EDIT (crucial!): now run your plotting code. Look at the output that's generated. It will tell you what the inputs to discretize are, and this might help you fix the problem. In your case, levels must include an NA (perhaps among other values), and knowing what the container type is and what the other values are should help figure out how to fix it.

Perhaps it will be as simple as

Base.convert(::Type{UTF8String}, ::DataArrays.NAtype) = convert(UTF8String, "NA")
timholy commented 8 years ago

Oh, and also, a tip: julia 0.5 is really for "users willing to fix bugs themselves"---most package authors probably aren't supporting it yet (e.g., Gadfly's tests fail on 0.5, but pass on 0.4). If you need a stable release, I recommend julia 0.4.

timholy commented 8 years ago

Note I edited 2 posts up; I commented before it was complete.

MaciekLeks commented 8 years ago

Thank your for you tips. I'll follow them. I'll try to figure out what is going on here.

P.S. If I need a stable version I would have used .NET 4.0 instead ;)

timholy commented 8 years ago

:smile:

timholy commented 8 years ago

Oh, and the reason you need to start a fresh julia session is that you have to redefine discretize before any code that uses it has been called (compiled). Otherwise the old version gets compiled in, and your new version never executes.

MaciekLeks commented 8 years ago

Of course Base.convert(::Type{UTF8String}, ::DataArrays.NAtype) = convert(UTF8String, "NA") works, but it's not what we wanted.

I've walked through the instruction:

typeof(values) = DataArrays.PooledDataArray{UTF8String,UInt32,1}
values[end] = "Cheddar"
typeof(levels) = Void
levels = nothing
typeof(order) = Void
order = nothing
timholy commented 8 years ago

It that what it showed right above the error? The thing that doesn't make sense is that there's no hint of an NAtype anywhere.

MaciekLeks commented 8 years ago

Yes. That is the stuff before "Error: MethodError: convert..." comes.

MaciekLeks commented 8 years ago

collect in the line 353(da = discretize_make_pda(values, collect(eltype(values), levels))) cannot deal with conversion from NA to a string type, so it all comes down to convert.

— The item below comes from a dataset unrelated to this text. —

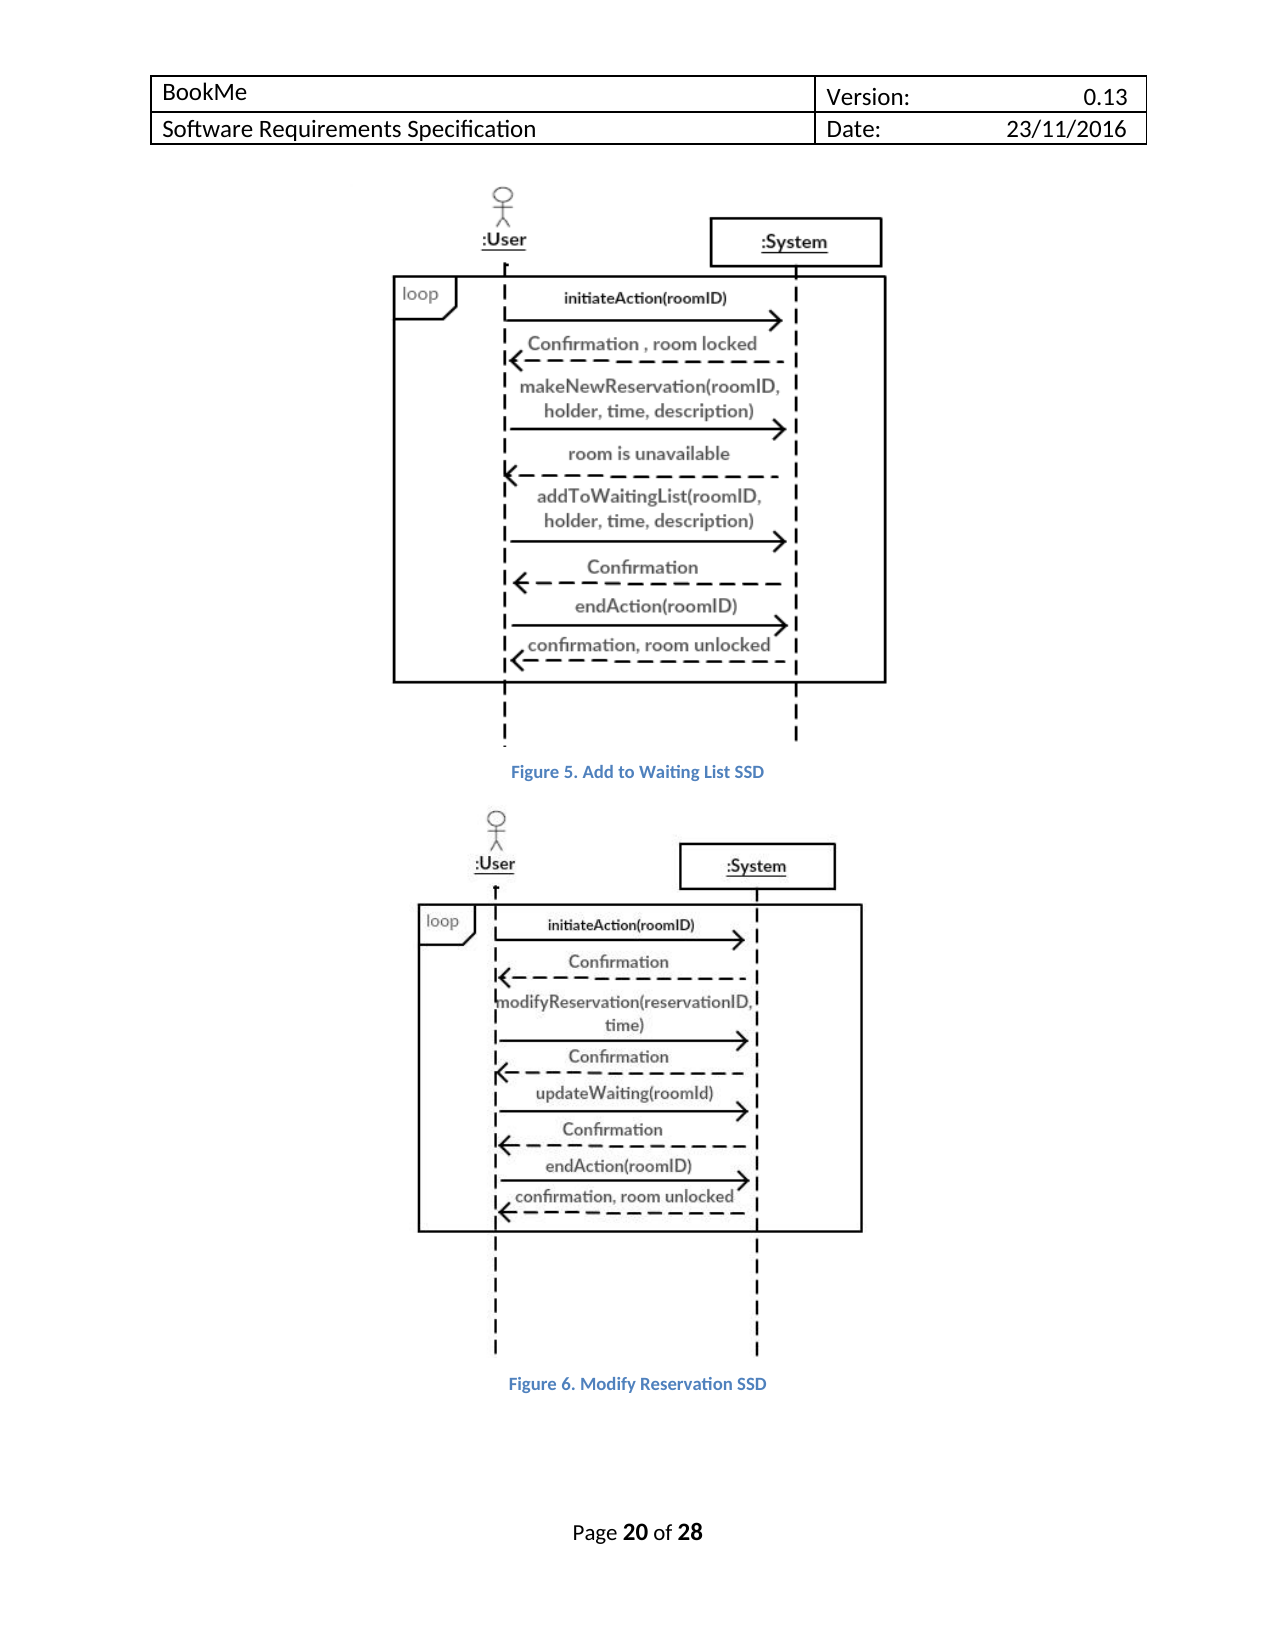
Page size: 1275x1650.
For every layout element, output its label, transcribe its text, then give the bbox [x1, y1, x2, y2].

Regarding levels = nothing at the beginning of the function. Why does it equal nothing? Should not it be taken out from PooledDataArray at DF?

MaciekLeks commented 8 years ago

@timholy, a couple of observations and questions:

  1. scale.jl (especially discretize) does not use existing PooledDataArray(PDA) in DataFrame(DM). Every time it is needed a new PDA is created. Is it by design or it's a bug?
  2. the preserve_order arg in discretize has got unknown goal. What is it for?
  3. There is a solution to cope with my NA problem without code changes (Scale.x_discrete(levels=...)): plot(reddit, x="age_range", Geom.histogram, Scale.x_discrete(levels=levels(reddit[:age_range])))
  4. nastring arg does not work as well: reddit = readtable(fname, makefactors=true,nastrings=["NA", "na", "n/a", "missing"])

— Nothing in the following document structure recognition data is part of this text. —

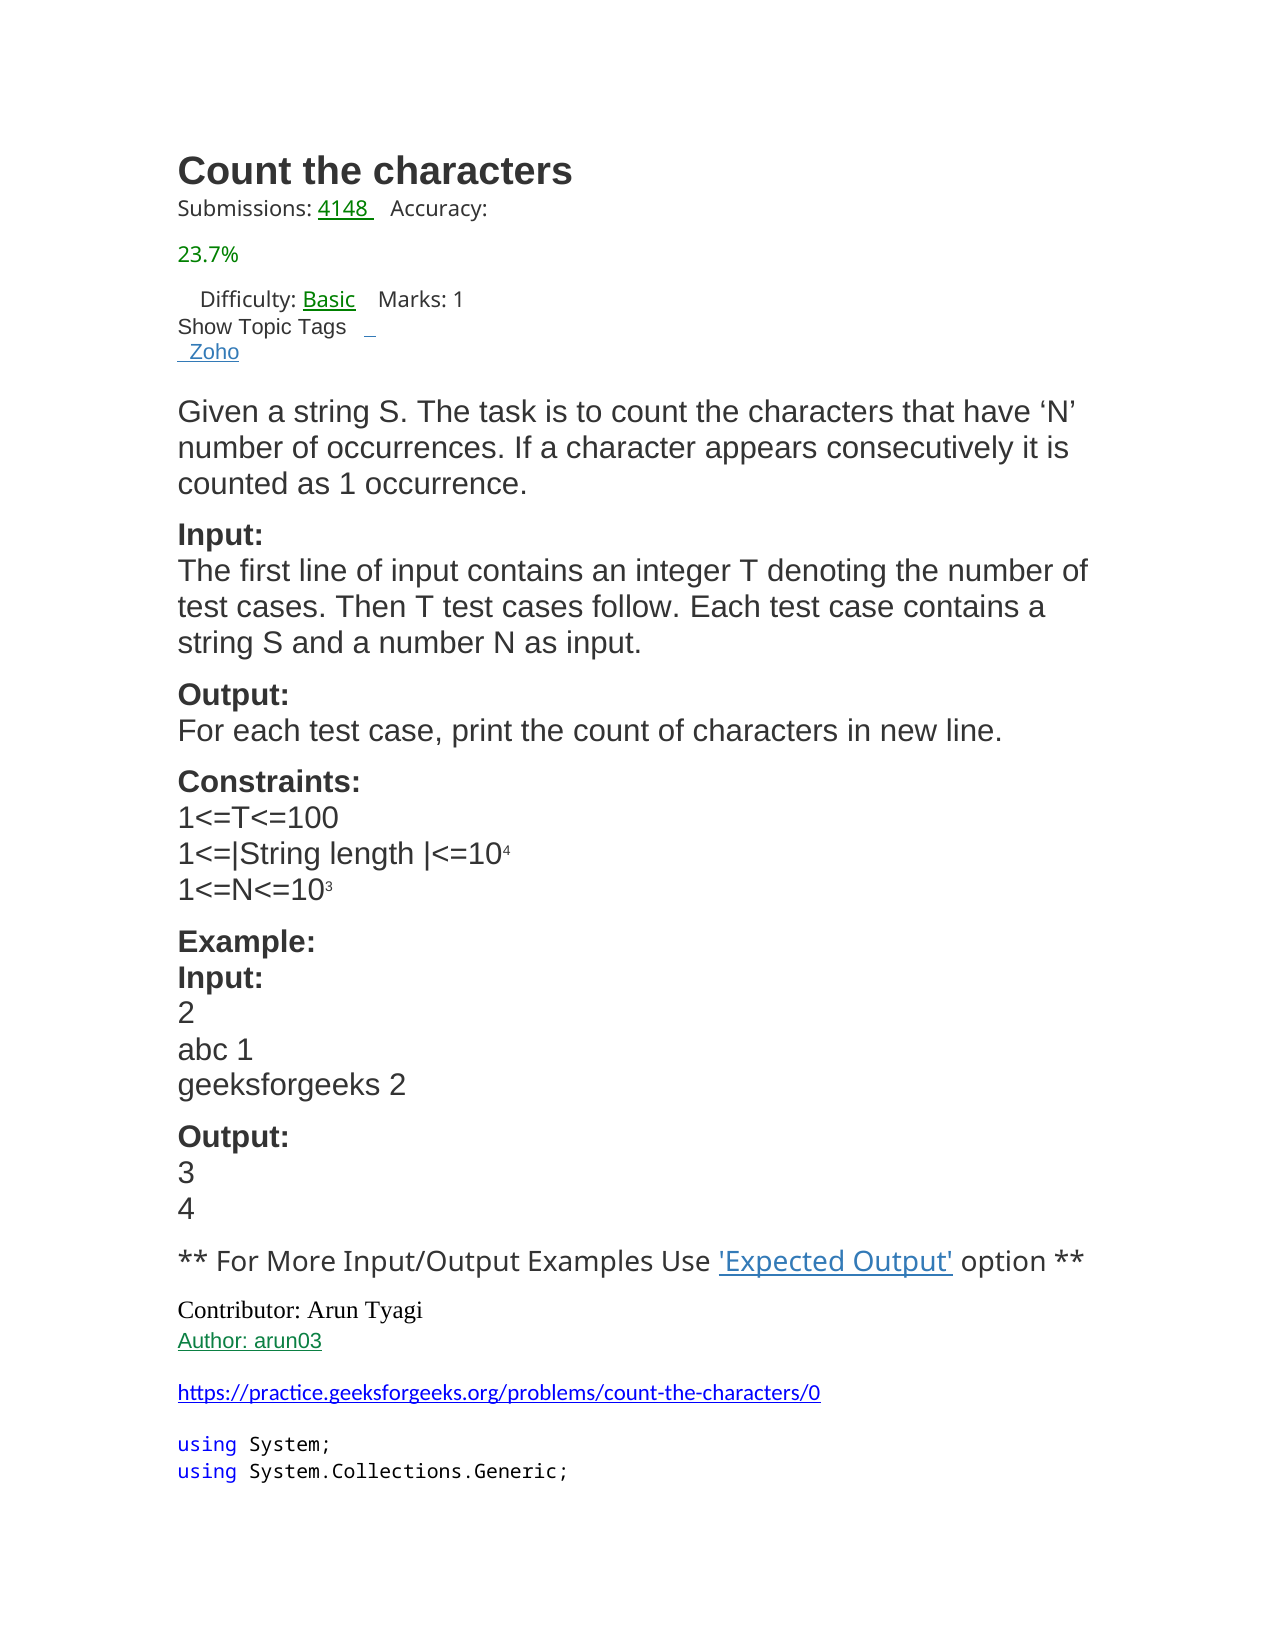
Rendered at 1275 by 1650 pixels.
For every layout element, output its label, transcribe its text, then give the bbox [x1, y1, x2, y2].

text Given a string S. The task is to count the characters that have ‘N’ number of occurrences. If a character appears consecutively it is counted as 1 occurrence. [177, 393, 1098, 501]
text Output: For each test case, print the count of characters in new line. [177, 676, 1098, 748]
text Example: Input: 2 abc 1 geeksforgeeks 2 [177, 923, 1098, 1102]
text Count the characters [177, 148, 1098, 193]
text ** For More Input/Output Examples Use 'Expected Output' option ** [177, 1241, 1098, 1280]
text Zoho [177, 339, 1098, 364]
text Contributor: Arun Tyagi Author: arun03 [177, 1295, 1098, 1353]
text Show Topic Tags [177, 314, 1098, 339]
text Submissions: 4148 Accuracy: [177, 193, 1098, 223]
text using System.Collections.Generic; [177, 1458, 1098, 1485]
text Difficulty: Basic Marks: 1 [177, 284, 1098, 314]
text using System; [177, 1431, 1098, 1458]
text Output: 3 4 [177, 1118, 1098, 1226]
text Input: The first line of input contains an integer T denoting the number of test cases. Then T test cases follow. Each test case contains a string S and a number N as input. [177, 516, 1098, 660]
text Constraints: 1<=T<=100 1<=|String length |<=104 1<=N<=103 [177, 763, 1098, 907]
text https://practice.geeksforgeeks.org/problems/count-the-characters/0 [177, 1378, 1098, 1406]
text 23.7% [177, 239, 1098, 268]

Suggestion: To cope with NA problem for PooledDataArrays it is enough to add simple condition to check type of values in discretize and then choose one of the following path: a. da=values (make use of existing PDA) b. levels = DataArrays.levels(values); da = discretize_make_pda(values, collect(eltype(values), levels)) (every Gadfly's PDA is its own, there is no sharing PDA with DF) Which one is in accordance with the programming principles for scale.jl?

I could prepare a Pull Request but I feel there is something more. There is a hidden floor in this issue.